One concept to explain this is “white fragility.” Robin DiAngelo, who studies race at Westfield State University, described this phenomenon in a groundbreaking 2011 paper:

White people in North America live in a social environment that protects and insulates them from race-based stress. This insulated environment of racial protection builds white expectations for racial comfort while at the same time lowering the ability to tolerate racial stress, leading to what I refer to as White Fragility. White Fragility is a state in which even a minimum amount of racial stress becomes intolerable, triggering a range of defensive moves. These moves include the outward display of emotions such as anger, fear, and guilt, and behaviors such as argumentation, silence, and leaving the stress-inducing situation. These behaviors, in turn, function to reinstate white racial equilibrium.

DiAngelo’s paper explained that white Americans have a range of “triggers” that can make them defensive about race, from suggestions that a person’s viewpoint is racialized to the rise of people of color into prominent leadership positions. All the triggers she listed were present in the past year — through the presidency of Barack Obama, President Donald Trump’s racist rhetoric, and Black Lives Matter protests against the dominance of white privilege.

Consider how often throughout the 2016 election people would respond to even the slightest suggestion of racism, whether in media or everyday life, with immediate vitriol, disdain, or dismissal. This, DiAngelo argued, is a defense mechanism to confronting questions about privilege. And it makes it difficult to have a reasonable conversation about race, effectively perpetuating a status quo favorable to white Americans by averting discussions about how to change the existing circumstances.

DiAngelo offered a telling example, from an anti-racism training session she facilitated:

One of the white participants left the session and went back to her desk, upset at receiving (what appeared to the training team as) sensitive and diplomatic feedback on how some of her statements had impacted several people of color in the room. At break, several other white participants approached us (the trainers) and reported that they had talked to the woman at her desk, and she was very upset that her statements had been challenged. They wanted to alert us to the fact that she literally “might be having a heart-attack.” Upon questioning from us, they clarified that they meant this literally. These co-workers were sincere in their fear that the young woman might actually physically die as a result of the feedback. Of course, when news of the woman’s potentially fatal condition reached the rest of the participant group, all attention was immediately focused back onto her and away from the impact she had had on the people of color.

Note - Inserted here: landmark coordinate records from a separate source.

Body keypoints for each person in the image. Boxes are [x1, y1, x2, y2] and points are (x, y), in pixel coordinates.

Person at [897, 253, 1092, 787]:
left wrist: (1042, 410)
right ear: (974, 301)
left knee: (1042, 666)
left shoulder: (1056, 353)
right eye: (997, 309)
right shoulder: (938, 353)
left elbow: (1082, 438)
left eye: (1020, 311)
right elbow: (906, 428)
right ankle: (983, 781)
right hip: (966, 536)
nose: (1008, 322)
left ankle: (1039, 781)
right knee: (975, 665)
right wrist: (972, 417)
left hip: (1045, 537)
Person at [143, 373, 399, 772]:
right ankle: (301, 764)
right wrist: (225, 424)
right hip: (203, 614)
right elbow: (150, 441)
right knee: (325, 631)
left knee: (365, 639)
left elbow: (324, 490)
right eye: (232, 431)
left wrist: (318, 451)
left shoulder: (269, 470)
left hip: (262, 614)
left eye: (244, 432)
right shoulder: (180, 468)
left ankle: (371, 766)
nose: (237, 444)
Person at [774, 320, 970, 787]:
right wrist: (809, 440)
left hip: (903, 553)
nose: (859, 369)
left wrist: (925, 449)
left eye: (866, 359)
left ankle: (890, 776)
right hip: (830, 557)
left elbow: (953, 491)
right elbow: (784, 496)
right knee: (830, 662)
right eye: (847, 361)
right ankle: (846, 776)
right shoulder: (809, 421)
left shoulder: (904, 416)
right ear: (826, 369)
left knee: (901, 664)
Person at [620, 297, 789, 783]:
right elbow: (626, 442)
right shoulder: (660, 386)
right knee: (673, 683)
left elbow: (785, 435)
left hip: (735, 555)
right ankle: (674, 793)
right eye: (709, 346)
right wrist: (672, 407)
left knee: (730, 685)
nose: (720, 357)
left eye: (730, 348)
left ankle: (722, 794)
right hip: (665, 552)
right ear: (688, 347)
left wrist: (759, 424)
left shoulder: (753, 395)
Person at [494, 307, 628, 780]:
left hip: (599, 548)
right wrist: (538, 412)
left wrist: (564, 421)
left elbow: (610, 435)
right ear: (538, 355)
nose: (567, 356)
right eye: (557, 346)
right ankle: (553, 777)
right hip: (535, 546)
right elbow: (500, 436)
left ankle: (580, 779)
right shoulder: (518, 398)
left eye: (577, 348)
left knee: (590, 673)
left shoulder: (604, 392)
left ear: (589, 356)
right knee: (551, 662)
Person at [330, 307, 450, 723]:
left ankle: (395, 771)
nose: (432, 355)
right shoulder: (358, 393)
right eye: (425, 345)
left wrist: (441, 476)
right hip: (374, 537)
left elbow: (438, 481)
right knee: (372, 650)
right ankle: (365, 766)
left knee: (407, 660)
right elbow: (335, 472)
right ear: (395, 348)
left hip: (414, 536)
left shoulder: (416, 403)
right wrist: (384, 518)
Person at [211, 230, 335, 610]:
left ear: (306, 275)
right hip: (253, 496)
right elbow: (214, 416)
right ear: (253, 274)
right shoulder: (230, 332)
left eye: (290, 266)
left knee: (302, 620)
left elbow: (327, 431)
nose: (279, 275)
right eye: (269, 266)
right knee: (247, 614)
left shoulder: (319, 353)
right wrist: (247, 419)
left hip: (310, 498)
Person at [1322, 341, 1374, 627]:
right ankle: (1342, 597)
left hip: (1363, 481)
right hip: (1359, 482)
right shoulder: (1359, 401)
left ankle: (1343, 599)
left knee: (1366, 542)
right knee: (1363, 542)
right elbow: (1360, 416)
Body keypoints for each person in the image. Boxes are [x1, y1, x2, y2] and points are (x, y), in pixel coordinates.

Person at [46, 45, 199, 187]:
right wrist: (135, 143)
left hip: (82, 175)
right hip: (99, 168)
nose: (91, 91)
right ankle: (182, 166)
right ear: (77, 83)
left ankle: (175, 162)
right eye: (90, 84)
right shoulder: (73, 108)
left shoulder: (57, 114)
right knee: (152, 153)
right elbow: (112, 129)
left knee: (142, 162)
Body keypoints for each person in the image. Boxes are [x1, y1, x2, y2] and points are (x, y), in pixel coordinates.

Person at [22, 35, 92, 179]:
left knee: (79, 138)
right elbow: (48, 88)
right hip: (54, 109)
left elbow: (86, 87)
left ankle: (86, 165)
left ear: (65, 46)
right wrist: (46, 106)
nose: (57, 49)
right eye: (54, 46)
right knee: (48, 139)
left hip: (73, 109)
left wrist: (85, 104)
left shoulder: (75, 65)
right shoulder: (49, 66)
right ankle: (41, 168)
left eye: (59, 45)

This illustrates just how defensive people can get in the face of accusations of racism: Not only did the woman who faced the criticisms genuinely feel like she was having a heart attack, but the white people around her believed it was totally possible she was. This is the reality of trying to have a conversation that challenges white privilege in America.

You can apply this concept to what we see this weekend in Charlottesville. Many of the people involved have likely led advantaged lives — just because they’re white men in a society that has historically given them more rights than everyone else.

But they’ve seen their racial security challenged. They saw the first black president with Barack Obama. They see demographic statistics that show white Americans will no longer be the majority in the coming decades. They see all of this talk about Black Lives Matter and the importance of diversity, including through policies like affirmative action. They see recent moves to tear down Confederate monuments in the South. And they themselves may have been accused of racism at some point in their lives, perhaps after they raised concerns about any of these issues.

So we get protests and brawls in a small city in Virginia, with the people who’ve long dominated American politics suddenly acting like they’re the oppressed.